All in all you have not worked to high precision or stayed within the calibration limits of your instruments, you've got just two data points with different concentration values and you assume it's a limitation of Lambert's law or Sigma Aldrich selling you bad material? The errors are yours alone.

[JGK]

Sample: 0.0012g menadione (6.97x10-6 mol) dissolved in 1.5 ml = 0.00465 M

Extinction coefficient= 2540M-1cm-1

Results: absorbance at 333 nm = 1.242, 0.1cm path length works out as 0.00489 M

also im wondering why it increased further to 0.00507 when degassed? is this because carbon dioxide absorbs in that region?

If you are weighing material on a 4 dp balance, say to an accuracy of ± 0.5%, the minimum amount you should be weighing is 0.05g (50 mg). In order weigh between with any degree of accuracy you need to be using a 6 dp microbalance.

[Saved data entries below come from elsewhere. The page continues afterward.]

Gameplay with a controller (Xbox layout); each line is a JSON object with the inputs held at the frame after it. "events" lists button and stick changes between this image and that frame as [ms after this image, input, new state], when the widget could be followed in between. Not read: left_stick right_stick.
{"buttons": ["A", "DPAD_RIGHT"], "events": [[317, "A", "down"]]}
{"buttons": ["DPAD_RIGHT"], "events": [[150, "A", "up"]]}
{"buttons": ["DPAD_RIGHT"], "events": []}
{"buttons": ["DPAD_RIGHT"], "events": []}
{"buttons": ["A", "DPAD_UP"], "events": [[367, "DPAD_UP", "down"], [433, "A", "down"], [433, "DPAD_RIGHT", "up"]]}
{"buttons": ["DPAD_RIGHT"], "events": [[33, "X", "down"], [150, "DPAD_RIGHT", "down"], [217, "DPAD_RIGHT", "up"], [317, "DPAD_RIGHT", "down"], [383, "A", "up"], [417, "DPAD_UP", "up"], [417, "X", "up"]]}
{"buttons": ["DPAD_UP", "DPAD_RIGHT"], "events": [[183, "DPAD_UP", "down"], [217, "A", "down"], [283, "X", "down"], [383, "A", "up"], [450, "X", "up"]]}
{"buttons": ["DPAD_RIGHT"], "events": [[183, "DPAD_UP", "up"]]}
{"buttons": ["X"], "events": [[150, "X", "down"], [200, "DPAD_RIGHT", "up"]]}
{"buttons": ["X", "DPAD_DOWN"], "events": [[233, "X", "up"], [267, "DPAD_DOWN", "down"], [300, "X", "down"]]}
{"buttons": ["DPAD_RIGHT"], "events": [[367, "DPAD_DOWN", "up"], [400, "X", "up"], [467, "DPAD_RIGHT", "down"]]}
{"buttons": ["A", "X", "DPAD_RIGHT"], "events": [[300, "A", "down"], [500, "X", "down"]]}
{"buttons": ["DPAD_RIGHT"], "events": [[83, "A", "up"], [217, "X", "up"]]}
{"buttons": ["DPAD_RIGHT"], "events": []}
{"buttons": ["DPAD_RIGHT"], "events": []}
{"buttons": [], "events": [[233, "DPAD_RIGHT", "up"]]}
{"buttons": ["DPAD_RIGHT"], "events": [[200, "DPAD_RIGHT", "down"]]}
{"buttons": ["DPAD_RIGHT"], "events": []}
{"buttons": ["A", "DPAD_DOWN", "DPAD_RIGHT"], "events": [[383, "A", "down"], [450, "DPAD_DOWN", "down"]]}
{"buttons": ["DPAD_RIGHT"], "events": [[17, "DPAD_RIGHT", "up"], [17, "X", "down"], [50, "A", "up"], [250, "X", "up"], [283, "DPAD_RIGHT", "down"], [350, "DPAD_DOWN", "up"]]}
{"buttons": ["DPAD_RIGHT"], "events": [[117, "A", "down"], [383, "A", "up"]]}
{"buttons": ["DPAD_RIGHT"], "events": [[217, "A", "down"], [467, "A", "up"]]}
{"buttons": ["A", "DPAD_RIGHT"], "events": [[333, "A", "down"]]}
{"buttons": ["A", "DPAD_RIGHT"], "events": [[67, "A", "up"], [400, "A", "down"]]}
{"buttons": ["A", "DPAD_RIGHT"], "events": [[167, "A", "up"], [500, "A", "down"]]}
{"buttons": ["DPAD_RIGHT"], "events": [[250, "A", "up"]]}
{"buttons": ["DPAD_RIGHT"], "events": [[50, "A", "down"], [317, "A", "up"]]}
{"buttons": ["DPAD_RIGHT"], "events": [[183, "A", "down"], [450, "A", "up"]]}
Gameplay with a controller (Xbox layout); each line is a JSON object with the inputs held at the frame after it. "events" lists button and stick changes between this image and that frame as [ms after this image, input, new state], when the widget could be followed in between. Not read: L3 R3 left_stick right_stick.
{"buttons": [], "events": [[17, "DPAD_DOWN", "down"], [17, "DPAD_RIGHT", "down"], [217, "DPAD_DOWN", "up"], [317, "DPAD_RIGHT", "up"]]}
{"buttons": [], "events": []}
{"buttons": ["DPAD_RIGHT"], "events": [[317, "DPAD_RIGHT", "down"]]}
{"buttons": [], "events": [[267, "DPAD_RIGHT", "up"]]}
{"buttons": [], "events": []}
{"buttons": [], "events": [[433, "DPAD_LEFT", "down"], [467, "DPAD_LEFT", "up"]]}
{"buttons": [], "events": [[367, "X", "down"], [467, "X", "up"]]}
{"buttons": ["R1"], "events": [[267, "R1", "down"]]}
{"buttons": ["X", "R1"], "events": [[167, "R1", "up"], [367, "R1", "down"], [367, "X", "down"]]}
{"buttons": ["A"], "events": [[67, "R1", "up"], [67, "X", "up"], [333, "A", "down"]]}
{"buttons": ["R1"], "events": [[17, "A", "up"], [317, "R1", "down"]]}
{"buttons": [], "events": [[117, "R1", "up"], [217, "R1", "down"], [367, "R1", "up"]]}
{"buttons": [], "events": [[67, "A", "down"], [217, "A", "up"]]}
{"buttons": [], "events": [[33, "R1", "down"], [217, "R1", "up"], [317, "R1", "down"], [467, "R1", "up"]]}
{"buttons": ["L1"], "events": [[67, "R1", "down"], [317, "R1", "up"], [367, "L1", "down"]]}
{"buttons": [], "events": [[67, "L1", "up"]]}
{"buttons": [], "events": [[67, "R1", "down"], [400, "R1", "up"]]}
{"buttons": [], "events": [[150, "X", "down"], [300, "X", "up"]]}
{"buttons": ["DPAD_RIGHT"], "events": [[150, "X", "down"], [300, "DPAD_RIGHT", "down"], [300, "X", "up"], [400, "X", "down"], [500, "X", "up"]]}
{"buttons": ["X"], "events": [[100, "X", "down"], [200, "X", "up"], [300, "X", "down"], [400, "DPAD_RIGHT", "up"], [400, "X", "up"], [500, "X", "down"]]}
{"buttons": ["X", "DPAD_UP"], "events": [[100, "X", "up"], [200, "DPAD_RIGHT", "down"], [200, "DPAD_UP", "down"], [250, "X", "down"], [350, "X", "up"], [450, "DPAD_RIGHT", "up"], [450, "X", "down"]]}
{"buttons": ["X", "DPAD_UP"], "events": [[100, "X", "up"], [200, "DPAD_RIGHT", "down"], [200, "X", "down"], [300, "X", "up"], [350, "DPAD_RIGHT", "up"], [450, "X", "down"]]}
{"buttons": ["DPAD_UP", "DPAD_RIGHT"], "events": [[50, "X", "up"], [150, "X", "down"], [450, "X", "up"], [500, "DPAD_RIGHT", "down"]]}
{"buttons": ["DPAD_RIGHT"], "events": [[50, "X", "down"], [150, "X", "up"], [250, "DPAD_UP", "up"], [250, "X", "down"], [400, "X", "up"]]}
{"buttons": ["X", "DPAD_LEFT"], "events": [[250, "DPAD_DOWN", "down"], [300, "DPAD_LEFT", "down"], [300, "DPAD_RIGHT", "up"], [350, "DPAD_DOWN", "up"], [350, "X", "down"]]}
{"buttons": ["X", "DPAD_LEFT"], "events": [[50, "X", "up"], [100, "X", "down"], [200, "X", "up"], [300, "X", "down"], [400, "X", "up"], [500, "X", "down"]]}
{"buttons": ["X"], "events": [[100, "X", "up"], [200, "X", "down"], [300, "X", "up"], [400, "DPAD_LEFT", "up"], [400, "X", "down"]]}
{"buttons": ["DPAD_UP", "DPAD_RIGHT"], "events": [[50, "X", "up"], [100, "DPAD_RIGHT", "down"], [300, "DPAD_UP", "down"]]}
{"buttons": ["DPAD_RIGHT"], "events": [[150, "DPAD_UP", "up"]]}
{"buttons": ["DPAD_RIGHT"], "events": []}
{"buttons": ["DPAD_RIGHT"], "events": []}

On a 4 dp balance a displayed measurement of 0.0012g can actually be any where between 0.00115 and 0.00124g (before rounding for display), a possible 0.00009 g spread. This equates to ~7.5% of the amount weighed.

5.01/4.65= 1.08. An +8% deviation, which is entirely possible if you factor in possible errors from weighing and the micro-pipettors alone, without even factoring in spectrophotometer errors.